At first this observation baffled me, since I urge flexible open-mindedness from the opening Preface chapter (“Add what is specifically your own…The creating individual is more than any style or system”), and the only things I preach against are postponing your travels, micromanaging your itinerary, or traveling too fast to truly experience your cultural surroundings.

After a bit of follow-up, I’ve discovered that most of these critics were upset by my “anti-marijuana” stance. The thing is, I never come out and tell people to not smoke it on the road; all I say is to (a) not get caught traveling with it in places where it could land you in jail, and (b) don’t get into the habit of using it all the time, because it will separate you from the more mind-blowing experience of unfiltered reality. That’s as anti-drug as I get in Vagabonding — and in fact (while I’ve never much been into smoking it myself) I’m all for marijuana legalization in the United States.
Moreover, I’m of the belief that stoner movies are one of America’s greatest contributions to world culture. In fact, from my personal DVD collection, here are four stoner movies that I make an effort to watch at least once a year:

4. Dude, Where’s My Car? Admittedly, one reason I love this movie so much is that I first saw it on the big screen in Bombay’s Colaba neighborhood, and it proved to be the pop-cultural equivalent of time-travel amid a very intense sojourn in India. But even better, this is a stoner movie that (unlike, say, Smiley Face) doesn’t try too hard to be a stoner movie: It’s just a delightfully pointless and juvenile comedy that features occasional marijuana use, an idiotic sci-fi sub-plot, and a million quotable lines. And then? No more and then!

3. Harold and Kumar Go To White Castle This movie has already been praised for its effectiveness in capturing an ebullient, almost patriotic vision of the American Dream without having any white guys in starring roles (unless you count the genius cameo by Neil Patrick Harris). This munchie-driven comedy might even qualify as an iconic American road movie, since Harold and Kumar’s epic burger quest shows how any destination is made that much sweeter by the challenges of the journey itself. Praise the Lord and pass the ammunition!

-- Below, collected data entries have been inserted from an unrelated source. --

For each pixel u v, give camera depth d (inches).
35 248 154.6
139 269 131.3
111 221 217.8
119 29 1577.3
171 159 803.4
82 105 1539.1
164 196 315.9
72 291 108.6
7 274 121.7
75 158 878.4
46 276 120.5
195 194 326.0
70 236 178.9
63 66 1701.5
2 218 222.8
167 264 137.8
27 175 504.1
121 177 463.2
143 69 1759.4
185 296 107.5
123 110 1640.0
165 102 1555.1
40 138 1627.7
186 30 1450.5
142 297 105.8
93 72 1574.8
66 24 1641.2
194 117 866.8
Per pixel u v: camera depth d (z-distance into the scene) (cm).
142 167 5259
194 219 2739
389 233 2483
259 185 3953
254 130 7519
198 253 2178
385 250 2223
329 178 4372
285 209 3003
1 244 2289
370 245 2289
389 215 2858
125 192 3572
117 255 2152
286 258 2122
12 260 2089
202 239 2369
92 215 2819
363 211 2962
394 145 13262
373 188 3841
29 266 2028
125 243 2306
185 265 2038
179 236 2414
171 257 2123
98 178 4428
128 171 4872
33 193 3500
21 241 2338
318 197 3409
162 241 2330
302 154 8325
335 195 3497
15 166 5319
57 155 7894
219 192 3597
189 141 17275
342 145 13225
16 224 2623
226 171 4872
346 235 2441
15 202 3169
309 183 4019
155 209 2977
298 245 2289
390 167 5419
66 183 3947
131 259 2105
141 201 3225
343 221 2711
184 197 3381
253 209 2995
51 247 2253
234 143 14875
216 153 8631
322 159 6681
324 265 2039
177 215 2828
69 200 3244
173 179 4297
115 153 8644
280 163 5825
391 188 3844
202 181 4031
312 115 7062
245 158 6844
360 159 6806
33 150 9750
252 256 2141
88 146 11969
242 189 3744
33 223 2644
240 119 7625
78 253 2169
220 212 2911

2. Dazed and Confused Richard Linklater’s pot-laced tribute to 1976 might be hilarious and quotable, but it’s also startlingly well observed. Indeed, this is no madcap stoner fantasy — it is (to me, at least) a wonderfully evocative look at mid-American teenage life in the pre-cell-phone age. A nice reminder that, at the end of the day, you just gotta keep livin’ man — L-I-V-I-N.

1. The Big Lebowski The first time I watched this movie I laughed myself silly — and nearly 20 viewings later it keeps getting funnier. To try and explain why I love this movie so much is beside the point: Either you know what I mean because you love it too, or you’re one of those people who just couldn’t embrace its stoner-Zen absurdity (and if so, then, you know, that’s just, like, your opinion, man.). The Dude abides! Fire up the Ford Torino and take me to LebowskiFest.

So there you have it: My admonitions in Vagabonding don’t mean I’m against marijuana; I’m just saying you should save plenty of psychic space for unmediated reality as you travel. As for Marco Polo Didn’t Go There, it remains to be seen which aspect of the book attracts the most grumpy emails. I’m guessing it’ll either be the “Jack Kerouac for the Internet Age” blurb on the cover (which might attract the ire of Beat movement fundamentalists), or use of the word “postmodern” in the subtitle (which could attract the fundamentalist ire of pasty academic guys in black turtlenecks). We’ll see!